- FOIA request includes over 13,000 businesses
- Litigation over the request is ongoing
Diversity data for thousands of federal contractors is now in the hands of a nonprofit journalism outlet after years of legal bickering over its release by the US Labor Department.
The DOL’s Office of Federal Contract Compliance Programs handed over EEO-1 reports for 19,289 federal contractors to media outlets and posted them on the agency’s website on Monday. The EEO-1 form, which every federal contractor with 50 or more employees must file, includes demographic information about employees divided by gender, race and ethnicity, and job category.

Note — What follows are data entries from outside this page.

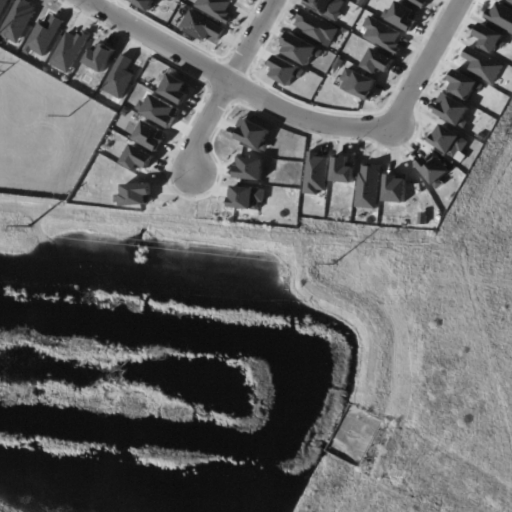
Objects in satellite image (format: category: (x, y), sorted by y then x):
building: (509, 1)
building: (418, 2)
building: (143, 3)
building: (2, 5)
building: (327, 7)
building: (215, 8)
building: (401, 16)
building: (500, 16)
building: (18, 20)
building: (201, 26)
building: (315, 26)
building: (44, 35)
building: (382, 35)
building: (489, 39)
building: (299, 49)
building: (69, 51)
building: (99, 57)
road: (424, 60)
building: (377, 61)
building: (482, 65)
building: (284, 71)
building: (119, 77)
road: (223, 82)
building: (358, 84)
building: (463, 85)
road: (236, 86)
building: (174, 89)
building: (451, 109)
building: (160, 111)
power tower: (67, 115)
power substation: (45, 129)
building: (252, 133)
building: (149, 135)
building: (448, 141)
building: (137, 158)
building: (249, 168)
building: (342, 170)
building: (433, 170)
building: (315, 173)
building: (368, 186)
building: (395, 188)
building: (134, 194)
building: (246, 198)
power tower: (29, 226)
power tower: (331, 263)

The data is responsive to a Freedom of Information Act request the Center for Investigative Reporting first submitted in 2019. It includes nearly all federal contractors’ EEO-1 reports from 2016 through 2020. The CIR has said that EEO-1 forms from companies that do business with the government should be public so that “all journalists and the public can scrutinize the data.”
The OFCCP said it had to give each company a chance to object to their records being disclosed. The agency filed a Federal Register notice in August, inviting companies to file objections. It’s unclear how many contractors successfully objected and were omitted from the list produced to CIR.

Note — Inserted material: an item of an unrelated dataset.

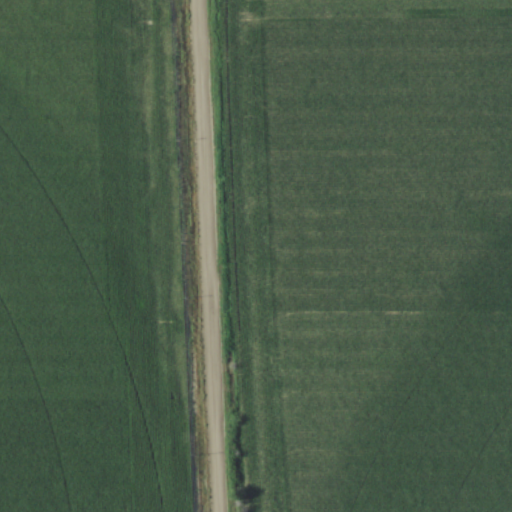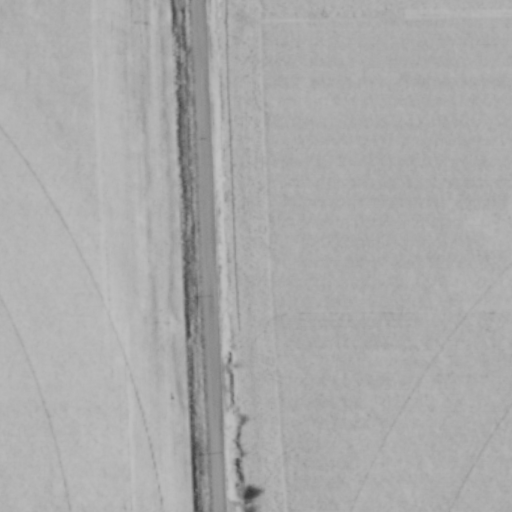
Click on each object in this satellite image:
road: (202, 256)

The agency first told federal contractors earlier this month that the information would be released on or around Feb. 8. OFCCP extended that deadline several times before releasing the data.

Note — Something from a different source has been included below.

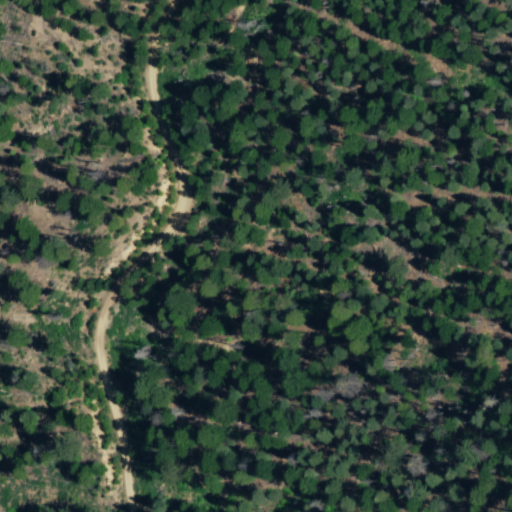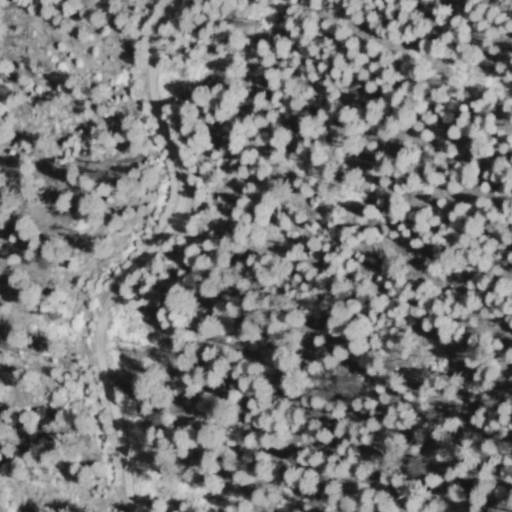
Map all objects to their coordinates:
road: (136, 256)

House Education and the Workforce Committee Chair Virginia Foxx (R-NC) sent a letter to OFCCP Director Jenny Yang on Feb. 10 saying the agency hasn’t provided contractors “sufficient information and time to object to having their confidential data released” and called for a 60-day extension for companies to object.
“It further appears that many employers were not aware of the pending FOIA request at OFCCP,” Foxx said in the letter. “The agency must do a much better job of informing federal contractors, especially smaller employers, about their rights and obligations.”
The CIR sued the DOL in November for allegedly mishandling the request. The agency has previously argued that EEO-1 forms may be considered commercial and therefore exempt from FOIA.
Victoria Baranetsky, the CIR’s in-house attorney, said in a February email statement that the organization is “pleased to see any EEO-1s released as they are decidedly public information,” though CIR didn’t specify how the disclosure would impact the ongoing litigation.